Say only the number of lines in the entries below that contain "shoulder".
-- Supplied records follows --
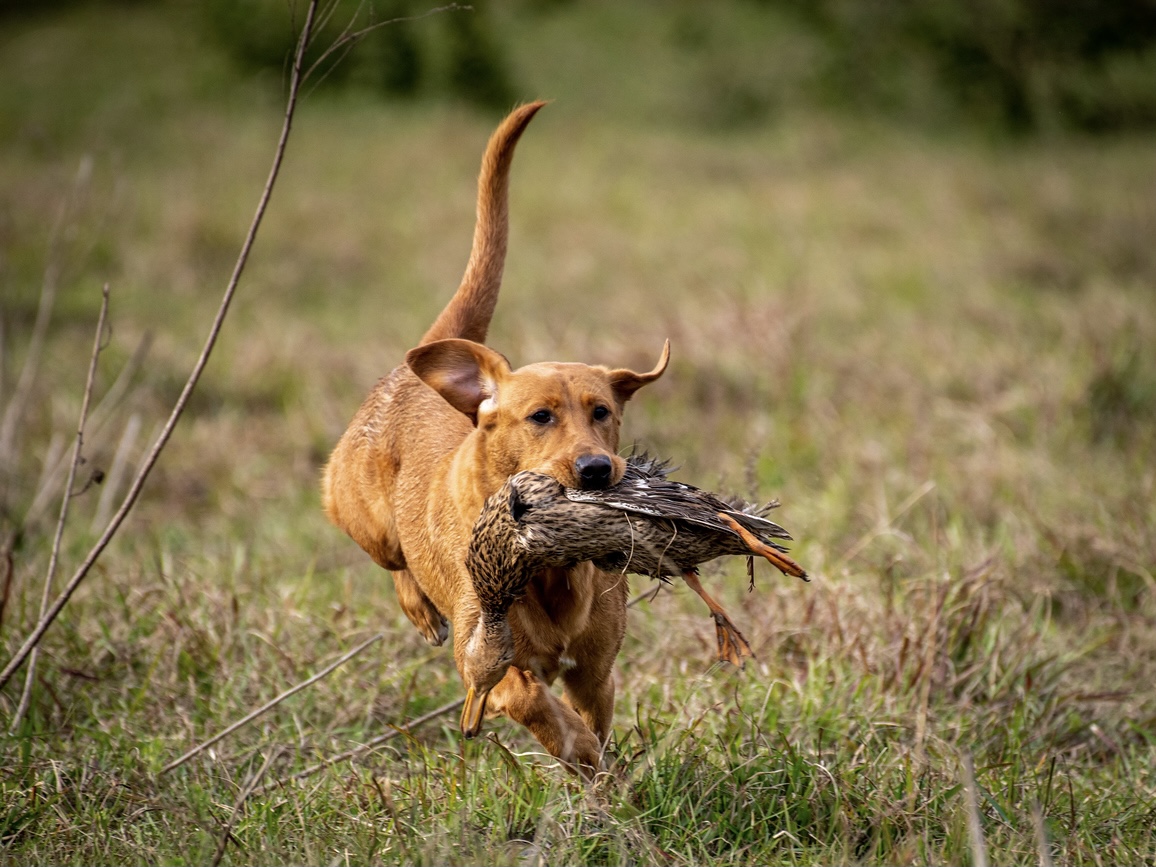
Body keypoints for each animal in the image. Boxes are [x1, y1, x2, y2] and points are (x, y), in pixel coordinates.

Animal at [323, 103, 670, 781]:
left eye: (602, 412)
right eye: (540, 417)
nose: (597, 470)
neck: (552, 573)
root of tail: (422, 361)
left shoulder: (596, 675)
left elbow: (589, 719)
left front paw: (599, 775)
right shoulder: (492, 660)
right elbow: (537, 707)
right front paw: (578, 752)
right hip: (360, 513)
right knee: (394, 560)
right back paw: (420, 610)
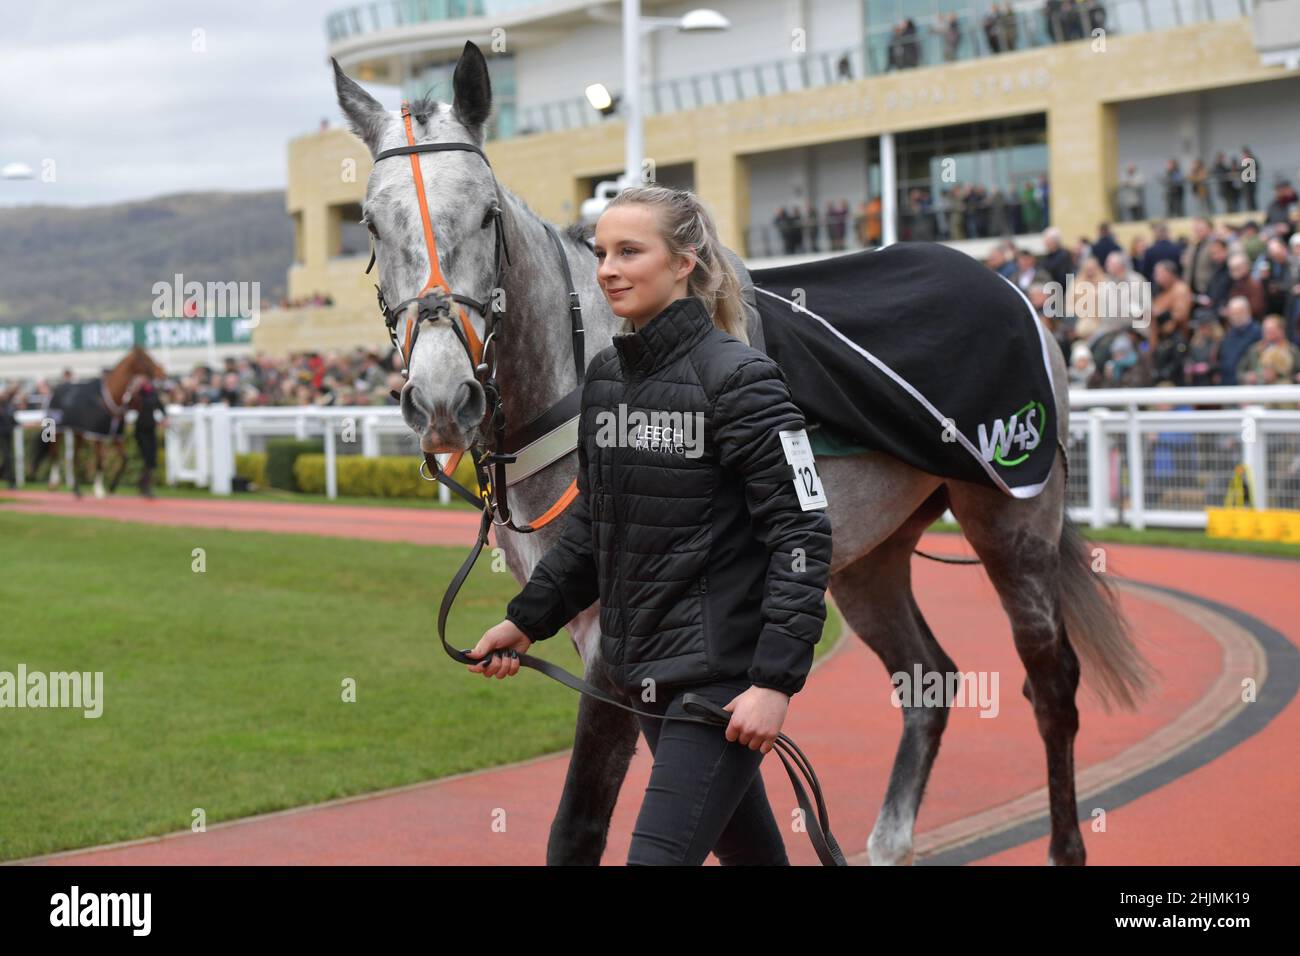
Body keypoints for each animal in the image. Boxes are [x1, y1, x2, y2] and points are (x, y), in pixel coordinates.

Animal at [332, 42, 1149, 868]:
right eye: (370, 224)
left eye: (488, 213)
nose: (442, 399)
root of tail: (1007, 289)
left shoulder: (615, 645)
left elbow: (582, 824)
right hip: (864, 556)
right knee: (929, 677)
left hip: (1013, 520)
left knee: (1053, 683)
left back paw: (1065, 843)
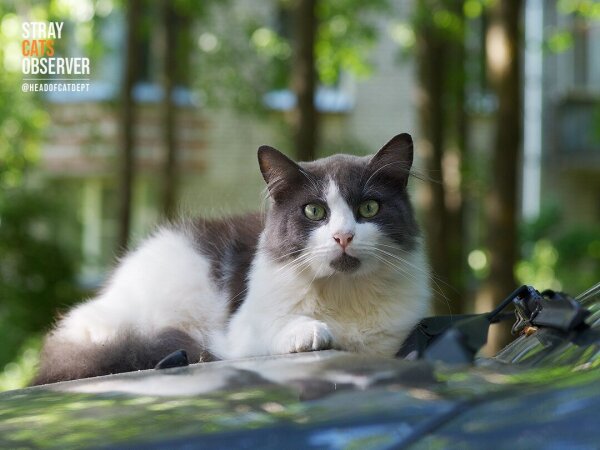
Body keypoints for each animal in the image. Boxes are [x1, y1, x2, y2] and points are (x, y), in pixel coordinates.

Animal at [34, 133, 432, 384]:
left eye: (369, 208)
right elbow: (278, 328)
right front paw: (311, 332)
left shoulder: (390, 338)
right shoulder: (240, 332)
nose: (344, 236)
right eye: (315, 212)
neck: (344, 294)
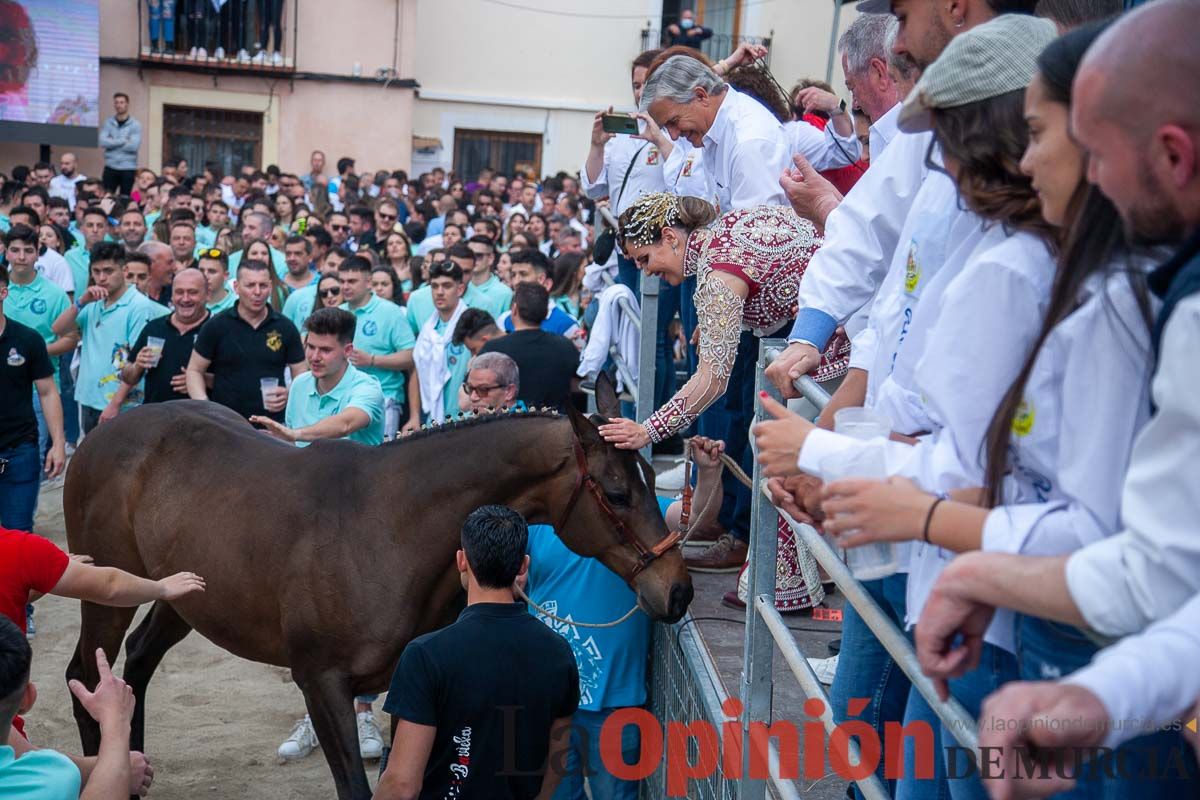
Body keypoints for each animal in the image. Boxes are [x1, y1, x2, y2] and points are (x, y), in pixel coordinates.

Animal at [60, 379, 691, 800]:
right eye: (616, 493)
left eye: (648, 481)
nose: (678, 592)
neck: (387, 526)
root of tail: (103, 432)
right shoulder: (322, 681)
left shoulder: (413, 685)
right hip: (107, 591)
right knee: (88, 675)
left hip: (187, 598)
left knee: (138, 663)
-- Supplied records concluded --
▶ **Response**
7